Pest Alert №3 — Black Cutworms
Black cutworm or Agrostis ipsilon is the larvae of a moth and can be problematic on golf greens and tees. This week on a course visit we observed our first cutworm damage on a green. It is caused by a single cutworm feeding from a central hole. This larvae will consume all the green leaf tissue of bentgrass in a small radius (initially about the size of a quarter).
Look-a-likes — Black cutworm feeding damage looks very similar to ball marks. However, a ball mark won’t have a central hole in the center. Also, a ball mark won’t continue to grow in size and shape (irregular) over time.
Nocturnal — It is uncommon to see cutworm larvae feeding during the day and is another reason that the damage can go unnoticed (or is confused with ball marks). They, the larvae, are programmed for survival.
Birds — Foraging birds, often starlings, are good indicator that insect activity is beneath a turfgrass area. When we see birds probing it means they are in search of supper (in this case cutworm pupae and larvae on a green). Many of the best turf managers on the planet will tell you that they watch bird behavior to understand what they might be up against insect-wise. Especially true when it involves greens or tees.
Cultural — There are some alternatives that can be useful for control or suppression of cutworm larvae. Most of these are pretty straight forward. One that caught my eye, frequent mowing, is because we are already doing this on golf greens. So the good news is that we are probably already providing a level of suppression by removing/reducing the number of cutworm eggs (initially placed on leaf blades by the moth). However, this doesn’t provide complete control for greens or tees.
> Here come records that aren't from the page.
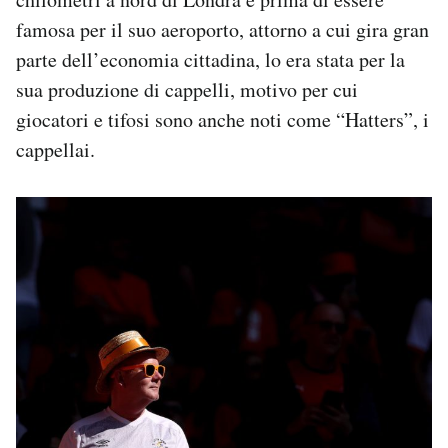
famosa per il suo aeroporto, attorno a cui gira gran
parte dell’economia cittadina, lo era stata per la
sua produzione di cappelli, motivo per cui
giocatori e tifosi sono anche noti come “Hatters”, i
cappellai.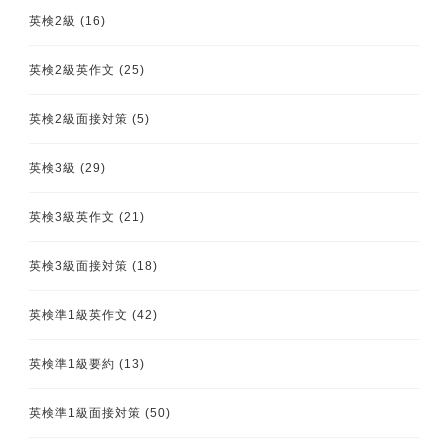
英検2級
(16)
英検2級英作文
(25)
英検2級面接対策
(5)
英検3級
(29)
英検3級英作文
(21)
英検3級面接対策
(18)
英検準1級英作文
(42)
英検準1級要約
(13)
英検準1級面接対策
(50)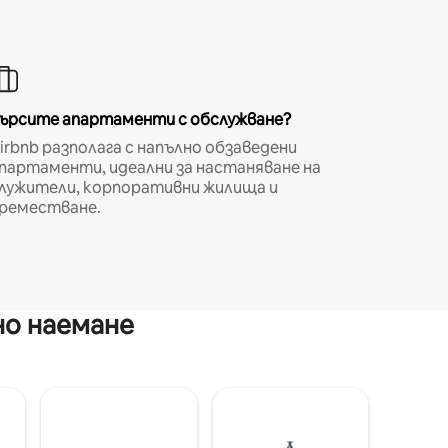
ърсите апартаменти с обслужване?
irbnb разполага с напълно обзаведени
партаменти, идеални за настаняване на
лужители, корпоративни жилища и
реместване.
но наемане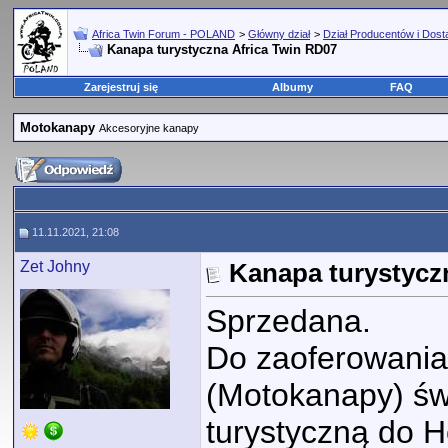
Africa Twin Forum - POLAND
>
Główny dział
>
Dział Producentów i Dos
Kanapa turystyczna Africa Twin RD07
Zarejestruj się
Albumy
FAQ
Motokanapy
Akcesoryjne kanapy
11.11.2021, 21:08
Zet Johny
Kanapa turystycz
Sprzedana.
Do zaoferowani
(Motokanapy) św
turystyczną do H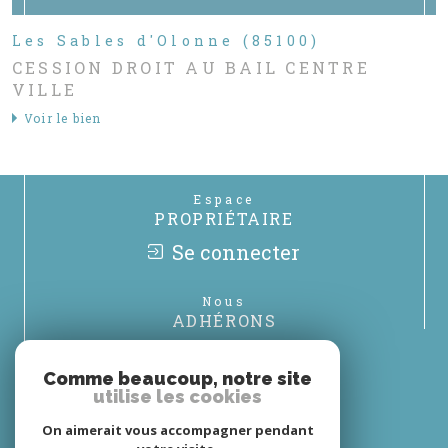
Les Sables d'Olonne (85100)
CESSION DROIT AU BAIL CENTRE
VILLE
Voir le bien
Espace
PROPRIÉTAIRE
Se connecter
Nous
ADHÉRONS
Comme beaucoup, notre site
utilise les cookies
On aimerait vous accompagner pendant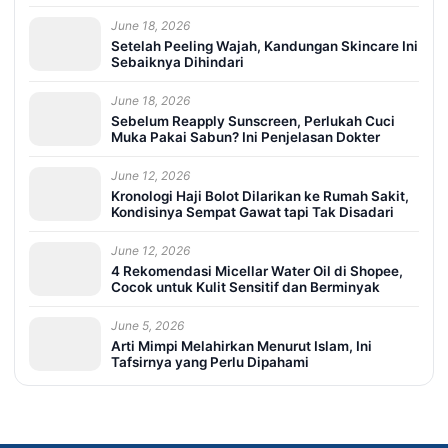
June 18, 2026
Setelah Peeling Wajah, Kandungan Skincare Ini
Sebaiknya Dihindari
June 18, 2026
Sebelum Reapply Sunscreen, Perlukah Cuci
Muka Pakai Sabun? Ini Penjelasan Dokter
June 12, 2026
Kronologi Haji Bolot Dilarikan ke Rumah Sakit,
Kondisinya Sempat Gawat tapi Tak Disadari
June 12, 2026
4 Rekomendasi Micellar Water Oil di Shopee,
Cocok untuk Kulit Sensitif dan Berminyak
June 5, 2026
Arti Mimpi Melahirkan Menurut Islam, Ini
Tafsirnya yang Perlu Dipahami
Insecticides — A curative strategy is effective only when combined with regular scouting and identification. Once identified, many insecticides are available (labeled for black cutworms). Follow the label.
The insecticide should be watered-in immediately to the depth of the larvae. This can be easily determined by excavating the hole. Once watered-in, irrigation cycles should be halted for a period of 24 hours to allow for efficacious control within the zone of activity.